── Supplied records ──

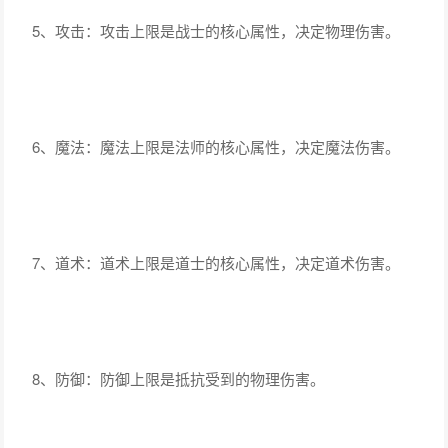
5、攻击：攻击上限是战士的核心属性，决定物理伤害。
6、魔法：魔法上限是法师的核心属性，决定魔法伤害。
7、道术：道术上限是道士的核心属性，决定道术伤害。
8、防御：防御上限是抵抗受到的物理伤害。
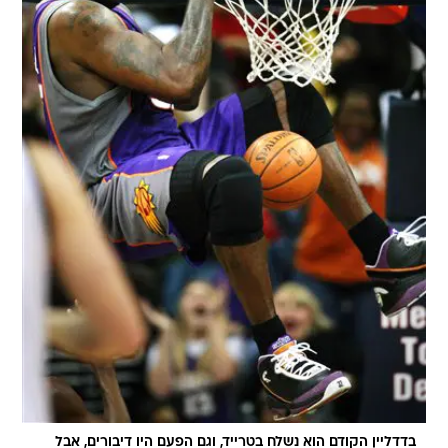
בדדליין הקודם הוא נשלח בטרייד, וגם הפעם היו דיבורים, אבל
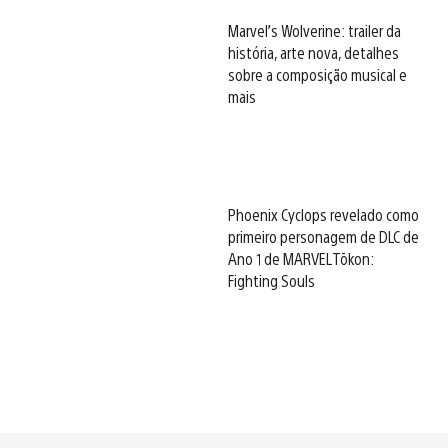
Marvel’s Wolverine: trailer da
história, arte nova, detalhes
sobre a composição musical e
mais
Phoenix Cyclops revelado como
primeiro personagem de DLC de
Ano 1 de MARVEL Tōkon:
Fighting Souls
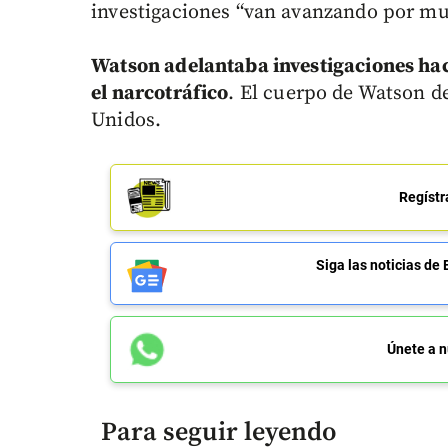
investigaciones “van avanzando por m
Watson adelantaba investigaciones hac
el narcotráfico
. El cuerpo de Watson d
Unidos.
Regístr
Siga las noticias 
Únete a n
Para seguir leyendo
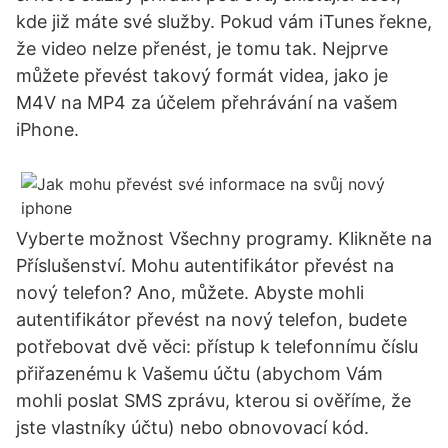
kde již máte své služby. Pokud vám iTunes řekne,
že video nelze přenést, je tomu tak. Nejprve
můžete převést takový formát videa, jako je
M4V na MP4 za účelem přehrávání na vašem
iPhone.
Vyberte možnost Všechny programy. Klikněte na
Příslušenství. Mohu autentifikátor převést na
nový telefon? Ano, můžete. Abyste mohli
autentifikátor převést na nový telefon, budete
potřebovat dvě věci: přístup k telefonnímu číslu
přiřazenému k Vašemu účtu (abychom Vám
mohli poslat SMS zprávu, kterou si ověříme, že
jste vlastníky účtu) nebo obnovovací kód.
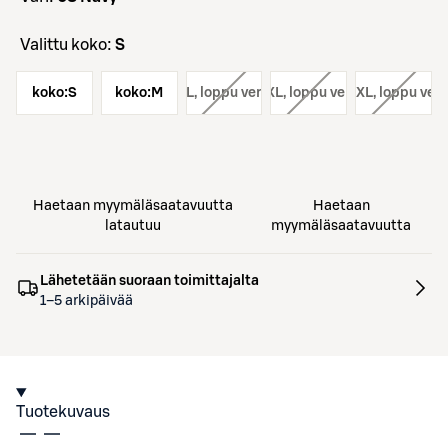
Valittu koko:
S
koko:
S
koko:
koko:
M
L
, loppu verkosta
koko:
XL
, loppu verkosta
koko:
XXL
, loppu ver
Haetaan myymäläsaatavuutta
Haetaan
latautuu
myymäläsaatavuutta
Lähetetään suoraan toimittajalta
1–5 arkipäivää
Tuotekuvaus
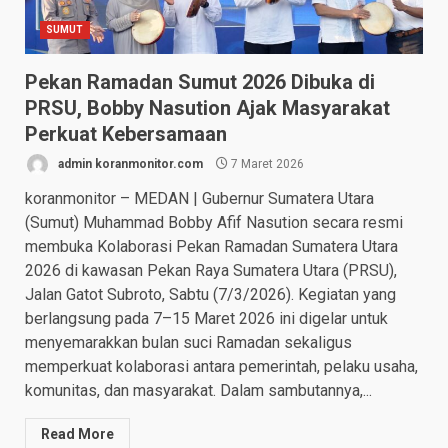
SUMUT
Pekan Ramadan Sumut 2026 Dibuka di
PRSU, Bobby Nasution Ajak Masyarakat
Perkuat Kebersamaan
admin koranmonitor.com
7 Maret 2026
koranmonitor – MEDAN | Gubernur Sumatera Utara
(Sumut) Muhammad Bobby Afif Nasution secara resmi
membuka Kolaborasi Pekan Ramadan Sumatera Utara
2026 di kawasan Pekan Raya Sumatera Utara (PRSU),
Jalan Gatot Subroto, Sabtu (7/3/2026). Kegiatan yang
berlangsung pada 7–15 Maret 2026 ini digelar untuk
menyemarakkan bulan suci Ramadan sekaligus
memperkuat kolaborasi antara pemerintah, pelaku usaha,
komunitas, dan masyarakat. Dalam sambutannya,...
Read More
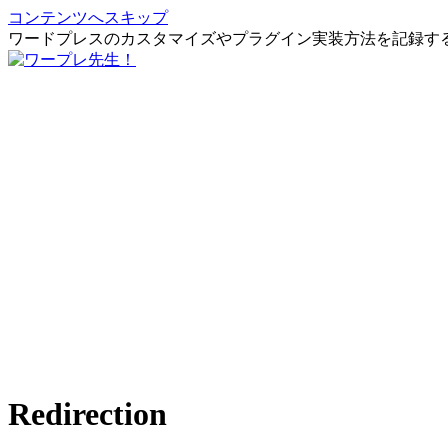
コンテンツへスキップ
ワードプレスのカスタマイズやプラグイン実装方法を記録す
Redirection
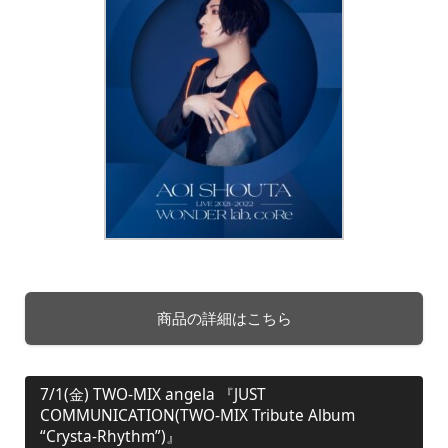
商品の詳細はこちら
7/1(金) TWO-MIX angela 『JUST
COMMUNICATION(TWO-MIX Tribute Album
“Crysta-Rhythm”)』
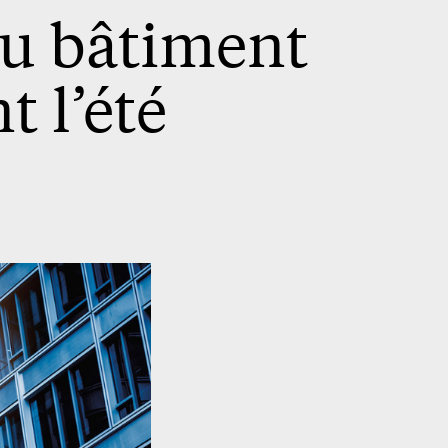
du bâtiment
 l’été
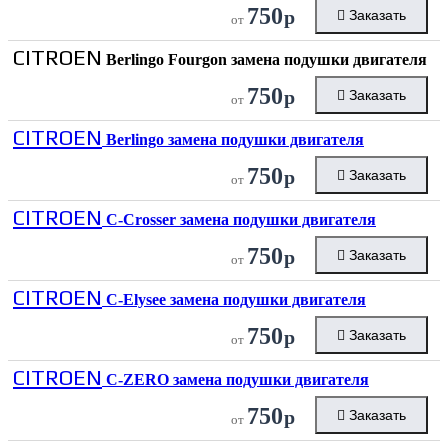
750
р
Заказать
от
CITROEN
Berlingo Fourgon замена подушки двигателя
750
р
Заказать
от
CITROEN
Berlingo замена подушки двигателя
750
р
Заказать
от
CITROEN
C-Crosser замена подушки двигателя
750
р
Заказать
от
CITROEN
C-Elysee замена подушки двигателя
750
р
Заказать
от
CITROEN
C-ZERO замена подушки двигателя
750
р
Заказать
от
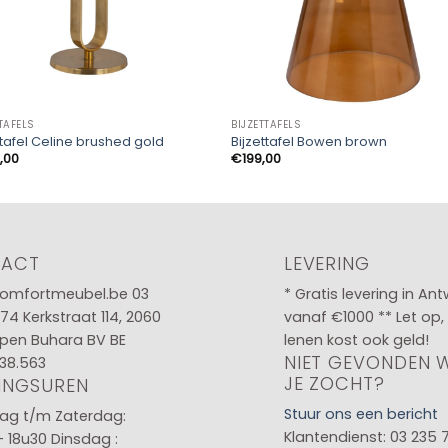
TAFELS
BIJZETTAFELS
ttafel Celine brushed gold
Bijzettafel Bowen brown
,00
€
199,00
TACT
LEVERING
omfortmeubel.be
03
* Gratis levering in An
 74
Kerkstraat 114, 2060
vanaf €1000 ** Let op,
pen Buhara BV BE
lenen kost ook geld!
NIET GEVONDEN 
38.563
JE ZOCHT?
INGSUREN
Stuur ons een bericht
g t/m Zaterdag:
Klantendienst: 03 235 
- 18u30
Dinsdag :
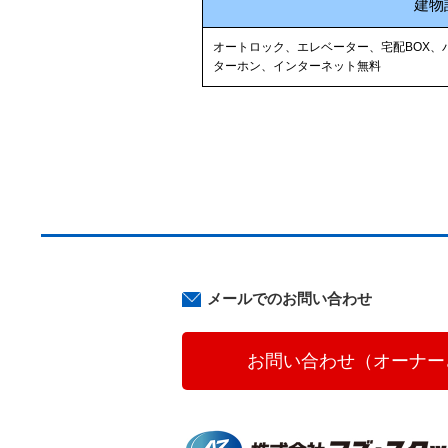
建物
オートロック、エレベーター、宅配BOX、
ターホン、インターネット無料
メールでのお問い合わせ
お問い合わせ（オーナー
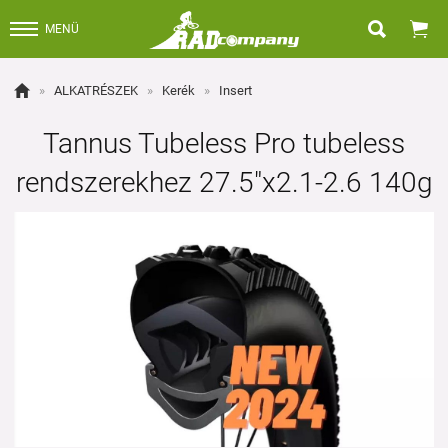


MENÜ

»
ALKATRÉSZEK
»
Kerék
»
Insert
Tannus Tubeless Pro tubeless
rendszerekhez 27.5"x2.1-2.6 140g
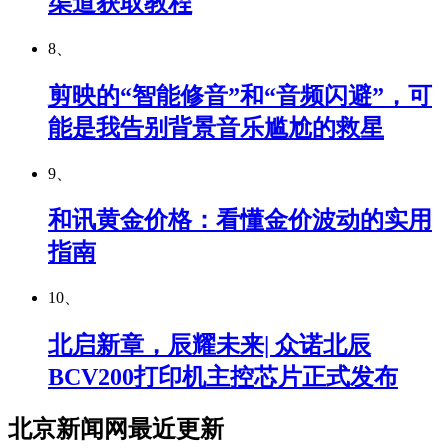
渠道获取教程
8、
剪映的“智能修音”和“音频闪避”，可
能是我告别背景音乐尴尬的救星
9、
和讯黄金价格：看懂金价波动的实用
指南
10、
北启新章，辰耀未来| 众诺北辰
BCV200打印机主控芯片正式发布
北京新闻网最近更新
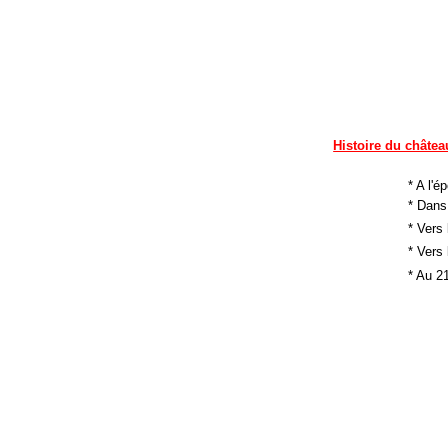
Histoire du châtea
* A l'
* Dans
* Vers 
* Vers 
* Au 2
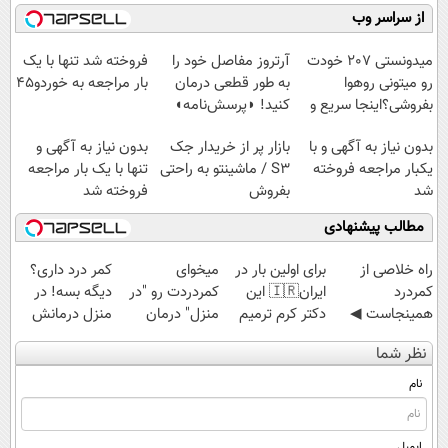
راحت بفروش
کن! (قدم اول،
کنید!
کن
از سراسر وب
پرسش‌نامه)
◗پرسش‌نامه◖
(◀پرسش‌نامه)
میدونستی 207 خودت
آرتروز مفاصل خود را
فروخته شد تنها با یک
رو میتونی روهوا
به طور قطعی درمان
بار مراجعه به خوردو45
بفروشی؟اینجا سریع و
کنید! ◗پرسش‌نامه◖
راحت بفروش
بدون نیاز به آگهی و با
بازار پر از خریدار جک
بدون نیاز به آگهی و
یکبار مراجعه فروخته
S3 / ماشینتو به راحتی
تنها با یک بار مراجعه
شد
بفروش
فروخته شد
مطالب پیشنهادی
‌راه خلاصی از
برای اولین بار در
میخوای
کمر درد داری؟
کمردرد
ایران🇮🇷 این
کمردردت رو "در
دیگه بسه! در
همینجاست ◀
دکتر کرم ترمیم
منزل" درمان
منزل درمانش
فقط کافیه فرم
کننده 23 روزه
کنی؟ (◂فیلم +
کن
نظر شما
رو پر کنی!
ساخت!
◂پرسش‌نامه)
(◀پرسش‌نامه)
نام
ایمیل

───

## [Exercise description]
Gather every line in the entries above that contains the word "nový". Matches must have the same capitalization.

## [Task output]
nový telefon? Ano, můžete. Abyste mohli
autentifikátor převést na nový telefon, budete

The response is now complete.